Page-level text extractions:
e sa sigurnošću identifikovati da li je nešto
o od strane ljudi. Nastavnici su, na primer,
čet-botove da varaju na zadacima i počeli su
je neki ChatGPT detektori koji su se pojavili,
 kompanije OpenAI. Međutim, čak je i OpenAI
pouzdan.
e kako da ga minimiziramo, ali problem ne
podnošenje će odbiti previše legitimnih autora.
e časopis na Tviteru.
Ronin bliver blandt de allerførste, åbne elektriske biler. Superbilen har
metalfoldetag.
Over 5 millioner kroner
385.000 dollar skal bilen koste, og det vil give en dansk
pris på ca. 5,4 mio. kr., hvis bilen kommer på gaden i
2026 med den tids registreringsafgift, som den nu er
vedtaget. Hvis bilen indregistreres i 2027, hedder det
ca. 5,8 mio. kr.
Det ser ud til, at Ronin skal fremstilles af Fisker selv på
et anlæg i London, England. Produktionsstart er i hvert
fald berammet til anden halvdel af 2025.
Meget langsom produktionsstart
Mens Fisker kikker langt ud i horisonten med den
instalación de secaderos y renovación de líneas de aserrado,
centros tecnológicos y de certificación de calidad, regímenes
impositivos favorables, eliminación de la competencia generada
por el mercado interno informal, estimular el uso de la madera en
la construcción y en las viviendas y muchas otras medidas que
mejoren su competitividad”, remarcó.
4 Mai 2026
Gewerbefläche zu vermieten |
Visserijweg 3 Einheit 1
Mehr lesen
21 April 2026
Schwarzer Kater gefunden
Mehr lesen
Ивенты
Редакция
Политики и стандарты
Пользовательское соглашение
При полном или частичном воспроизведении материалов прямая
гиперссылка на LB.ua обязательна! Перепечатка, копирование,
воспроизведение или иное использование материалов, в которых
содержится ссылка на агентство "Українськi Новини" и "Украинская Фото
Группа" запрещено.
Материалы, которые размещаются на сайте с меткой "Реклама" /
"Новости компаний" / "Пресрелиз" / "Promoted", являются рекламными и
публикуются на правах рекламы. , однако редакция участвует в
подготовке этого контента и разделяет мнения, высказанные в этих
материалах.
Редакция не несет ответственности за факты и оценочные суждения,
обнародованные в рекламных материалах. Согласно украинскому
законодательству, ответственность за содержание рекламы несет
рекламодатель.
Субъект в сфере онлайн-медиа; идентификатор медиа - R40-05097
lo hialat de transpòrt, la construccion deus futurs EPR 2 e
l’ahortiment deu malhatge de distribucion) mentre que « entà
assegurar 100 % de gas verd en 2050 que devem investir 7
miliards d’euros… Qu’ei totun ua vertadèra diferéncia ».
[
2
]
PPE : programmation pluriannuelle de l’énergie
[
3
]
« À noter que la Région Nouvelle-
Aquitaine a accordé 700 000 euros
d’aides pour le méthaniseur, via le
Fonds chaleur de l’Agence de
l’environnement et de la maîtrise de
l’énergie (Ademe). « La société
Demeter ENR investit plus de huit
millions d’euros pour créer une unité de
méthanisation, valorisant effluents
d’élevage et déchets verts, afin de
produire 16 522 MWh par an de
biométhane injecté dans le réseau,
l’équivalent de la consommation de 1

Written task: Every line in the data above has to be retyped exactly.

Your solution:
e sa sigurnošću identifikovati da li je nešto
o od strane ljudi. Nastavnici su, na primer,
čet-botove da varaju na zadacima i počeli su
je neki ChatGPT detektori koji su se pojavili,
 kompanije OpenAI. Međutim, čak je i OpenAI
pouzdan.
e kako da ga minimiziramo, ali problem ne
podnošenje će odbiti previše legitimnih autora.
e časopis na Tviteru.
Ronin bliver blandt de allerførste, åbne elektriske biler. Superbilen har
metalfoldetag.
Over 5 millioner kroner
385.000 dollar skal bilen koste, og det vil give en dansk
pris på ca. 5,4 mio. kr., hvis bilen kommer på gaden i
2026 med den tids registreringsafgift, som den nu er
vedtaget. Hvis bilen indregistreres i 2027, hedder det
ca. 5,8 mio. kr.
Det ser ud til, at Ronin skal fremstilles af Fisker selv på
et anlæg i London, England. Produktionsstart er i hvert
fald berammet til anden halvdel af 2025.
Meget langsom produktionsstart
Mens Fisker kikker langt ud i horisonten med den
instalación de secaderos y renovación de líneas de aserrado,
centros tecnológicos y de certificación de calidad, regímenes
impositivos favorables, eliminación de la competencia generada
por el mercado interno informal, estimular el uso de la madera en
la construcción y en las viviendas y muchas otras medidas que
mejoren su competitividad”, remarcó.
4 Mai 2026
Gewerbefläche zu vermieten |
Visserijweg 3 Einheit 1
Mehr lesen
21 April 2026
Schwarzer Kater gefunden
Mehr lesen
Ивенты
Редакция
Политики и стандарты
Пользовательское соглашение
При полном или частичном воспроизведении материалов прямая
гиперссылка на LB.ua обязательна! Перепечатка, копирование,
воспроизведение или иное использование материалов, в которых
содержится ссылка на агентство "Українськi Новини" и "Украинская Фото
Группа" запрещено.
Материалы, которые размещаются на сайте с меткой "Реклама" /
"Новости компаний" / "Пресрелиз" / "Promoted", являются рекламными и
публикуются на правах рекламы. , однако редакция участвует в
подготовке этого контента и разделяет мнения, высказанные в этих
материалах.
Редакция не несет ответственности за факты и оценочные суждения,
обнародованные в рекламных материалах. Согласно украинскому
законодательству, ответственность за содержание рекламы несет
рекламодатель.
Субъект в сфере онлайн-медиа; идентификатор медиа - R40-05097
lo hialat de transpòrt, la construccion deus futurs EPR 2 e
l’ahortiment deu malhatge de distribucion) mentre que « entà
assegurar 100 % de gas verd en 2050 que devem investir 7
miliards d’euros… Qu’ei totun ua vertadèra diferéncia ».
[
2
]
PPE : programmation pluriannuelle de l’énergie
[
3
]
« À noter que la Région Nouvelle-
Aquitaine a accordé 700 000 euros
d’aides pour le méthaniseur, via le
Fonds chaleur de l’Agence de
l’environnement et de la maîtrise de
l’énergie (Ademe). « La société
Demeter ENR investit plus de huit
millions d’euros pour créer une unité de
méthanisation, valorisant effluents
d’élevage et déchets verts, afin de
produire 16 522 MWh par an de
biométhane injecté dans le réseau,
l’équivalent de la consommation de 1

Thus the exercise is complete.